John’s Horror Corner: Lair (2022), Neil Marshall’s latest and quite underwhelming creature feature.
MY CALL: Eh, it’s a thing to watch with decent effects and gore and some passable monster action. But ask yourself how excited you’d be to see it if a no-name filmmaker was behind it. Because that’s how it felt. MORE MOVIES LIKE Lair: This feels like a Resident Evil (2002) sequel, but with weak acting, weak writing and careless monsters. Lair also reminds me of a much higher budget and much more monstrous D4 (2011).
After her fighter jet is shot down in Afghanistan, Captain Sinclair (Charlotte Kirk;The Reckoning) escapes armed hostiles fleeing to shelter in an abandoned, underground, Russian bunker. The facility is housing humanoid biological samples in tanks, and the staff has been reduced to long-dead skeletal remains. During freefire with the Afghanis, a tank is broken, washing its hulking contents to the floor… and it awakens. Aaaaand, MOVIE!
Sinclair is picked up by a unit of soldiers—including Sgt. Hook (Jonathan Howard; Skylines, Godzilla: King of the Monsters), Major Finch (Jamie Bamber; Pulse 2), Sgt. Jones (Leon Ockenden;The Reckoning, Dread), and many others. They team together to face this humanoid bunker experiment-gone-wrong.
Our monsters look monstrous, but move entirely like people with chafed inner thighs. I actually found this annoying. They scurry from one point of gunfire cover to another in the battlefield, they apparently have a clumsily haphazard 20’ vertical jump that feels really forced on viewers’ suspension of disbelief, and basically every time they swipe a big gnarly claw at a soldier he’s dead. So the action is kind of basic. And the monsters seem way too wisely tactical despite still roaring with their arms widespread like idiots and behaving otherwise like, well, feral quasi-intelligent monsters. They kind of feel like generic brand Resident Evil (2002) monsters—like bipedal “lickers” with twin-prehensile tongue-tentacles. Director Neil Marshall (Dog Soldiers, The Descent, Hellboy) has a strong history making movies with engaging monsters, but this is not one of them.

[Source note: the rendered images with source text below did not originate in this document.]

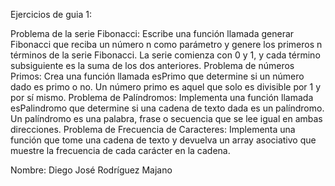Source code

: Ejercicios de guia 1:


Problema de la serie Fibonacci:
Escribe una función llamada generar Fibonacci que reciba un número n como parámetro y genere los primeros n términos de la serie Fibonacci. La serie comienza con 0 y 1, y cada término subsiguiente es la suma de los dos anteriores.
Problema de números Primos:
Crea una función llamada esPrimo que determine si un número dado es primo o no. Un número primo es aquel que solo es divisible por 1 y por sí mismo.
Problema de Palíndromos:
Implementa una función llamada esPalindromo que determine si una cadena de texto dada es un palíndromo. Un palíndromo es una palabra, frase o secuencia que se lee igual en ambas direcciones.
Problema de Frecuencia de Caracteres:
Implementa una función que tome una cadena de texto y devuelva un array asociativo que muestre la frecuencia de cada carácter en la cadena.

Nombre: 
Diego José Rodríguez Majano
 
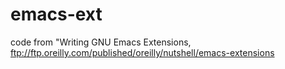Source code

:# emacs-ext
code from "Writing GNU Emacs Extensions, ftp://ftp.oreilly.com/published/oreilly/nutshell/emacs-extensions
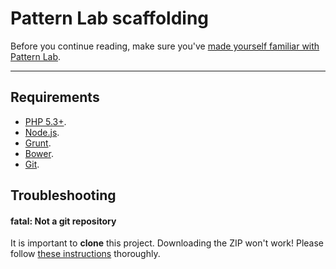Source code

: # Pattern Lab scaffolding

Before you continue reading, make sure you've [made yourself familiar with Pattern Lab](http://patternlab.io/docs/index.html).

------





## Requirements
- [PHP 5.3+](http://windows.php.net/download/#php-5.5).
- [Node.js](http://nodejs.org/).
- [Grunt](http://gruntjs.com/).
- [Bower](http://bower.io/).
- [Git](http://git-scm.com/).





## Troubleshooting

#### fatal: Not a git repository

It is important to **clone** this project. Downloading the ZIP won't work! Please follow [these instructions](https://github.com/csshugs/patternlab-scaffolding/wiki/First-time-setup) thoroughly.
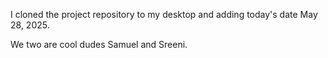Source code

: I cloned the project repository to my desktop and adding today's date
May 28, 2025.

We two are cool dudes Samuel and Sreeni.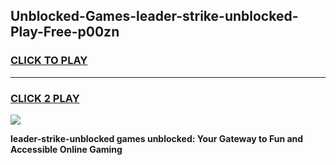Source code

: 
## Unblocked-Games-leader-strike-unblocked-Play-Free-p00zn
<h3>
<a href="https://premium76.site?title=leader-strike-unblocked&ref=19M">CLICK TO PLAY</a></h3>
<hr>

<h3>
<a href="https://premium76.site?title=leader-strike-unblocked&ref=19M">CLICK 2 PLAY</a>
  
</h3>

<a href="https://premium76.site?title=leader-strike-unblocked&ref=19M"><img src="https://clearcache.store/games.png"></a>


**leader-strike-unblocked games unblocked: Your Gateway to Fun and Accessible Online Gaming**

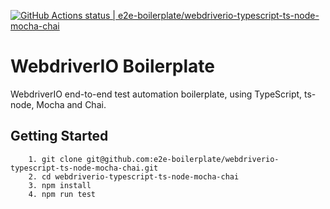 [![GitHub Actions status | e2e-boilerplate/webdriverio-typescript-ts-node-mocha-chai](https://github.com/e2e-boilerplate/webdriverio-typescript-ts-node-mocha-chai/workflows/webdriverio-typescript-ts-node-mocha-chai/badge.svg)](https://github.com/e2e-boilerplate/webdriverio-typescript-ts-node-mocha-chai/actions?workflow=webdriverio-typescript-ts-node-mocha-chai)

# WebdriverIO Boilerplate

WebdriverIO end-to-end test automation boilerplate, using TypeScript, ts-node, Mocha and Chai.

## Getting Started

    	1. git clone git@github.com:e2e-boilerplate/webdriverio-typescript-ts-node-mocha-chai.git
    	2. cd webdriverio-typescript-ts-node-mocha-chai
    	3. npm install
    	4. npm run test
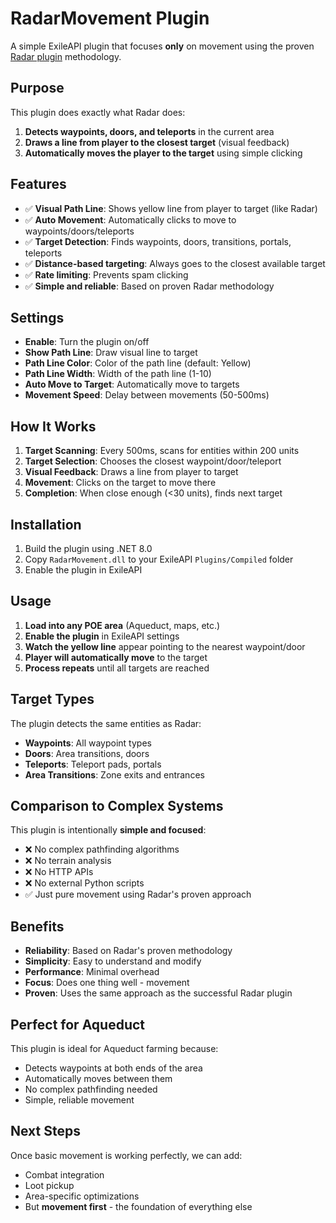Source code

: # RadarMovement Plugin

A simple ExileAPI plugin that focuses **only** on movement using the proven [Radar plugin](https://github.com/exApiTools/Radar.git) methodology.

## Purpose

This plugin does exactly what Radar does:
1. **Detects waypoints, doors, and teleports** in the current area  
2. **Draws a line from player to the closest target** (visual feedback)
3. **Automatically moves the player to the target** using simple clicking

## Features

- ✅ **Visual Path Line**: Shows yellow line from player to target (like Radar)
- ✅ **Auto Movement**: Automatically clicks to move to waypoints/doors/teleports
- ✅ **Target Detection**: Finds waypoints, doors, transitions, portals, teleports
- ✅ **Distance-based targeting**: Always goes to the closest available target
- ✅ **Rate limiting**: Prevents spam clicking
- ✅ **Simple and reliable**: Based on proven Radar methodology

## Settings

- **Enable**: Turn the plugin on/off
- **Show Path Line**: Draw visual line to target
- **Path Line Color**: Color of the path line (default: Yellow)
- **Path Line Width**: Width of the path line (1-10)
- **Auto Move to Target**: Automatically move to targets
- **Movement Speed**: Delay between movements (50-500ms)

## How It Works

1. **Target Scanning**: Every 500ms, scans for entities within 200 units
2. **Target Selection**: Chooses the closest waypoint/door/teleport
3. **Visual Feedback**: Draws a line from player to target
4. **Movement**: Clicks on the target to move there
5. **Completion**: When close enough (<30 units), finds next target

## Installation

1. Build the plugin using .NET 8.0
2. Copy `RadarMovement.dll` to your ExileAPI `Plugins/Compiled` folder
3. Enable the plugin in ExileAPI

## Usage

1. **Load into any POE area** (Aqueduct, maps, etc.)
2. **Enable the plugin** in ExileAPI settings
3. **Watch the yellow line** appear pointing to the nearest waypoint/door
4. **Player will automatically move** to the target
5. **Process repeats** until all targets are reached

## Target Types

The plugin detects the same entities as Radar:
- **Waypoints**: All waypoint types
- **Doors**: Area transitions, doors
- **Teleports**: Teleport pads, portals
- **Area Transitions**: Zone exits and entrances

## Comparison to Complex Systems

This plugin is intentionally **simple and focused**:
- ❌ No complex pathfinding algorithms
- ❌ No terrain analysis
- ❌ No HTTP APIs
- ❌ No external Python scripts
- ✅ Just pure movement using Radar's proven approach

## Benefits

- **Reliability**: Based on Radar's proven methodology
- **Simplicity**: Easy to understand and modify
- **Performance**: Minimal overhead
- **Focus**: Does one thing well - movement
- **Proven**: Uses the same approach as the successful Radar plugin

## Perfect for Aqueduct

This plugin is ideal for Aqueduct farming because:
- Detects waypoints at both ends of the area
- Automatically moves between them
- No complex pathfinding needed
- Simple, reliable movement

## Next Steps

Once basic movement is working perfectly, we can add:
- Combat integration
- Loot pickup
- Area-specific optimizations
- But **movement first** - the foundation of everything else 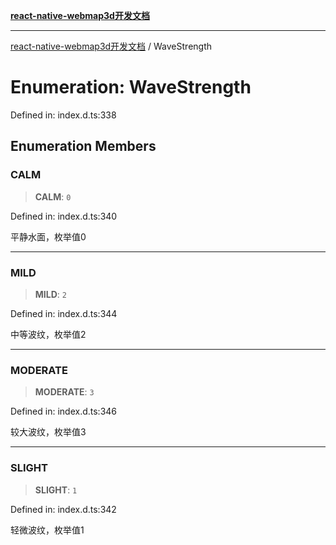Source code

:[**react-native-webmap3d开发文档**](../README.md)

***

[react-native-webmap3d开发文档](../globals.md) / WaveStrength

# Enumeration: WaveStrength

Defined in: index.d.ts:338

## Enumeration Members

### CALM

> **CALM**: `0`

Defined in: index.d.ts:340

平静水面，枚举值0

***

### MILD

> **MILD**: `2`

Defined in: index.d.ts:344

中等波纹，枚举值2

***

### MODERATE

> **MODERATE**: `3`

Defined in: index.d.ts:346

较大波纹，枚举值3

***

### SLIGHT

> **SLIGHT**: `1`

Defined in: index.d.ts:342

轻微波纹，枚举值1
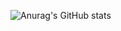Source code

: ![Anurag's GitHub stats](https://github-readme-stats.vercel.app/api?username=DeanHnter&show_icons=true&theme=merko)
<!---
DeanHnter/DeanHnter is a ✨ special ✨ repository because its `README.md` (this file) appears on your GitHub profile.
You can click the Preview link to take a look at your changes.
--->


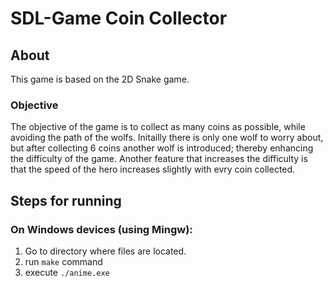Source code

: # SDL-Game Coin Collector

## About
This game is based on the 2D Snake game. 

### Objective
The objective of the game is to collect as many coins as possible, while avoiding the path of the wolfs.
Initailly there is only one wolf to worry about, but after collecting 6 coins another wolf is introduced; thereby enhancing the difficulty of the game. Another feature that increases the difficulty is that the speed of the hero increases slightly with evry coin collected. 

## Steps for running
### On Windows devices (using Mingw):
1. Go to directory where files are located.
2. run `make` command
3. execute `./anime.exe`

Right, but how about the acting? The acting is moderate to poor, with no impressive performances to boast despite a varied cast of quirky soldier characters. But the real fault here is in the writing itself. The dialogue ranges from bland to painfully stiff, basic lines. It doesn’t even sound like how anyone would naturally talk at times. And the story…? Well, our soldiers basically got dropped into a videogame called “Russian Alien Experiment Shoot’em Up.” That’s pretty much the story. And that’s perfectly fine by me. I’m just saying that neither a cool story or plot development are creating saving graces here.
So what’s good about this movie? The blood, monsters, wound latex work, and gore were… decent. Not bad. But not enough to merit something I’d recommend someone watch. I’m not sure what happened here, but this does not feel like a Neil Marshall film to me at all. This feels like a whole lot of early 2000s, direct-to-video “meh” with some passable horror action and guts. I mean, it was moderately entertaining. But this totally forgettable flick fell far below my expectations.